In response to the court's order explaining there is little or no settled legal authority providing a cause of action in federal court for plaintiff's claim against defendant Dr. Bowlin, plaintiff simply disagrees, and alternatively moves the court to transfer this case to a court or venue "capable of exercising jurisdiction over his cause of action." Plaintiff has repeatedly been informed that this court may eventually determine his only remedy is in state court. While a federal district court may transfer an action to another federal court on account of improper venue or for other specific reasons, and actions filed in state court may be removed to federal court under specific circumstances, this court has no authority to transfer a case filed in federal court to a state court. See McLaughlin v. Arco Polymers, Inc., 721 F.2d 426, 429 (3rd Cir. 1983). If plaintiff decides to proceed in state court, he must file an action in the appropriate state court. He cannot rely on this court at this juncture to advise him that he must proceed in state court or to transfer his action, even though it appears most likely that he should pursue state court remedies.

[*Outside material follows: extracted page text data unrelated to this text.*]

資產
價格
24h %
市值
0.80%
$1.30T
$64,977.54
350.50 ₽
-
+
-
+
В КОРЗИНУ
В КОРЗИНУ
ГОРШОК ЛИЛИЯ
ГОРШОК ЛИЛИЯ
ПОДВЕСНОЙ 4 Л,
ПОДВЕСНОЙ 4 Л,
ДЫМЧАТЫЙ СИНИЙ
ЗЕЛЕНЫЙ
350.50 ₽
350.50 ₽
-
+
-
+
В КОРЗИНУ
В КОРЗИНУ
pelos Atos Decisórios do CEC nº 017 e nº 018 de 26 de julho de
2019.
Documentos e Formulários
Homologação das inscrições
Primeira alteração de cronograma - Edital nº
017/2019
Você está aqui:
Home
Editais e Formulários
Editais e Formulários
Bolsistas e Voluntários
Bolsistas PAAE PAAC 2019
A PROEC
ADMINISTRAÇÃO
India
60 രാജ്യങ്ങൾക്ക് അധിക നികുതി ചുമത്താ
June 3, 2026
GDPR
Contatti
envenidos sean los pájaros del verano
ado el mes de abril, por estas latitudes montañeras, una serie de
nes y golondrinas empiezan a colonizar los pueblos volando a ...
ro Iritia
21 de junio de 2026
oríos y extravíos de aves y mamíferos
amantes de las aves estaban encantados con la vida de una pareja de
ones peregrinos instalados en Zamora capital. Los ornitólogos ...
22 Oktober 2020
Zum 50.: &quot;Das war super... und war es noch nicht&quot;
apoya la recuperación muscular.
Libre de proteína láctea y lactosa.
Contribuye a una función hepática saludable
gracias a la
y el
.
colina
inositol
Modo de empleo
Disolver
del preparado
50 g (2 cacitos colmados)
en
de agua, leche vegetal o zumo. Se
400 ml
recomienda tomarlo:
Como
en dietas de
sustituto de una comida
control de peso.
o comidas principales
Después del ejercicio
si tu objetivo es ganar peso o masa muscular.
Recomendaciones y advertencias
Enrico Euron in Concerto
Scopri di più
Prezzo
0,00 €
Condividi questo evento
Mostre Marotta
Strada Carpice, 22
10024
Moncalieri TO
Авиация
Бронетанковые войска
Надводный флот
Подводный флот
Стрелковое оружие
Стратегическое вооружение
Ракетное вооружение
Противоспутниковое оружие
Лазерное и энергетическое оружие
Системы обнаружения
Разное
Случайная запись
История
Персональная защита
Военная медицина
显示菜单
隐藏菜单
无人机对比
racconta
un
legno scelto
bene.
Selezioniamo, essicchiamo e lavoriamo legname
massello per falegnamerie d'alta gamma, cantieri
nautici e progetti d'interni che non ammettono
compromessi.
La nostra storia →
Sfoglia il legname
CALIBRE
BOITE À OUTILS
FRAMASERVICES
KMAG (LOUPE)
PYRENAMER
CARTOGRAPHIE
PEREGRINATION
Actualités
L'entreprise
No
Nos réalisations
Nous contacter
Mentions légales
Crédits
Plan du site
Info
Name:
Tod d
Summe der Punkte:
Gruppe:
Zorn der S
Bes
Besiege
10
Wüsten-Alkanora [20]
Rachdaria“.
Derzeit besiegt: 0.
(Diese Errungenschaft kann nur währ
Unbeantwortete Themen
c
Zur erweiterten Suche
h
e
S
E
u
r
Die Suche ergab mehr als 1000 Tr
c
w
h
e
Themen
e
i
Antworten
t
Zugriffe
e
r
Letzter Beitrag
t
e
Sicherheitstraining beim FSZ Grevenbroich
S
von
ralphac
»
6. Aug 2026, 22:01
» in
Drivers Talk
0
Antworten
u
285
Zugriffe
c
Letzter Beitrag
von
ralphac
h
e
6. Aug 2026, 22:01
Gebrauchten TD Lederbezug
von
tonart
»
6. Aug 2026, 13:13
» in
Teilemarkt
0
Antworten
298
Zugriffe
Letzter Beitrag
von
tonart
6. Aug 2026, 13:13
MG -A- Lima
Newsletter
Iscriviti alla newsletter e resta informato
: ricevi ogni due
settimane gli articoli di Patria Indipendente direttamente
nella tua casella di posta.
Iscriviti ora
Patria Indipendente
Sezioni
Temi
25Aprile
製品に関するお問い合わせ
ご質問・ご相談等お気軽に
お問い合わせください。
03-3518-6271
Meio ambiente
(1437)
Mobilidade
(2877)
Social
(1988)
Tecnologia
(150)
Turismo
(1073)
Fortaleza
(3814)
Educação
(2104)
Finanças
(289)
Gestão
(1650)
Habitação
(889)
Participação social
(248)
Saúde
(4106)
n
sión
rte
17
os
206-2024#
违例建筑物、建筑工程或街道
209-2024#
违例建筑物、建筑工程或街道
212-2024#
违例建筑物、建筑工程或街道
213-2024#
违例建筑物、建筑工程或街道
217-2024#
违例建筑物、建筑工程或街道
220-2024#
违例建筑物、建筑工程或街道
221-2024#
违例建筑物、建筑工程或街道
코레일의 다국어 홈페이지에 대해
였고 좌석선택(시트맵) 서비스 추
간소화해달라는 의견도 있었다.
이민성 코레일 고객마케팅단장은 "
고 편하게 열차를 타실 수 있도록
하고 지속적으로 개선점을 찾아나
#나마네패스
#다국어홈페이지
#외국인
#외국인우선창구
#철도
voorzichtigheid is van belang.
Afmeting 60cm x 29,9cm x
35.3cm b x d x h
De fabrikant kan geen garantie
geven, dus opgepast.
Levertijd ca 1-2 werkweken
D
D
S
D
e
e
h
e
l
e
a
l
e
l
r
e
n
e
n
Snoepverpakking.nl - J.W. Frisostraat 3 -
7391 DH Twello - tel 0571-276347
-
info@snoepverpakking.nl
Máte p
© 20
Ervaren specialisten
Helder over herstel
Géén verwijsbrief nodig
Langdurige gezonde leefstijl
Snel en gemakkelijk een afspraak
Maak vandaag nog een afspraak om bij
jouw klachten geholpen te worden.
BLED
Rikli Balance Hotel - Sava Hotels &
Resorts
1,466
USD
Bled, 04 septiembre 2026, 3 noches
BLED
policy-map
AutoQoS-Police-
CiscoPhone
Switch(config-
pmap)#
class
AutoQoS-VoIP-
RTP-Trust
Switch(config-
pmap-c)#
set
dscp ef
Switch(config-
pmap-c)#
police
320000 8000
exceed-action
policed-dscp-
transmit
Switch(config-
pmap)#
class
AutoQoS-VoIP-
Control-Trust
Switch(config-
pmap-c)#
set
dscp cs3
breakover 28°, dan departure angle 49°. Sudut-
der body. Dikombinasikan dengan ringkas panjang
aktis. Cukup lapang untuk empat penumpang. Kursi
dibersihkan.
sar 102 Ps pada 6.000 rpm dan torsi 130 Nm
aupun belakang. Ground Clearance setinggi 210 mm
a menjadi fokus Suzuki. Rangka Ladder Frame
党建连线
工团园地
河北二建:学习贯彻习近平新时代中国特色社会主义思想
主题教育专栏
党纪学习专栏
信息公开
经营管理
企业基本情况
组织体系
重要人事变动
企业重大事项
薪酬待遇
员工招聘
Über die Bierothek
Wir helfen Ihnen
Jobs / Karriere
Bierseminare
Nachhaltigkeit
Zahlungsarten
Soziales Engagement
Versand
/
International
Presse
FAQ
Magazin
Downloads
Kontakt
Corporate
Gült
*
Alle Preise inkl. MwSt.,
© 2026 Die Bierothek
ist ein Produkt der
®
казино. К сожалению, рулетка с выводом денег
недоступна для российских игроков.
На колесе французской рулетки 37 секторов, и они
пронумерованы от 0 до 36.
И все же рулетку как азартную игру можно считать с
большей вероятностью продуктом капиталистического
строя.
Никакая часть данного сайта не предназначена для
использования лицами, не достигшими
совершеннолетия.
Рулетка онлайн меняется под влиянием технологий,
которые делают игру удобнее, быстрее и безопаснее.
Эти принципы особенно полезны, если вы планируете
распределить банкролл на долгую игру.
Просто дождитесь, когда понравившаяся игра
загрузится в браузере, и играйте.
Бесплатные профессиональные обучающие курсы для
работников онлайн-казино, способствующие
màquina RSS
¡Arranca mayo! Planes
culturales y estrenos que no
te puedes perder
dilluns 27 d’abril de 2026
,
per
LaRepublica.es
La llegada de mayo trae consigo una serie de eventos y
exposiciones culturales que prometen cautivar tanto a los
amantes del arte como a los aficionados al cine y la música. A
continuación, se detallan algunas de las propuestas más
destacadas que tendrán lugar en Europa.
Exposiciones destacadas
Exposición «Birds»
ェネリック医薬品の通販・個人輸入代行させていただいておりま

IT IS THEREFORE ORDERED THAT plaintiff's Motion to Supplement (Doc. 7) is granted, and plaintiff's Motion to Transfer Case (Doc. 7) is denied.
IT IS FURTHER ORDERED THAT the clerk of the court shall prepare summons and waiver of service forms pursuant to Rule 4(d) of the Federal Rules of Procedure, to be served on defendant by a United States Marshal or a Deputy Marshal at no cost to plaintiff absent a finding by the court that plaintiff is able to pay such costs.
IT IS FURTHER ORDERED that the screening process under 28 U.S.C. 1915A having been completed, this matter is returned to the clerk of the court for random reassignment pursuant to D.Kan.R. 40.1.
Copies of this Order shall be transmitted to plaintiff, to defendant, to the United States Attorney for the District of Kansas, and to the Finance Office of the facility where plaintiff is currently incarcerated.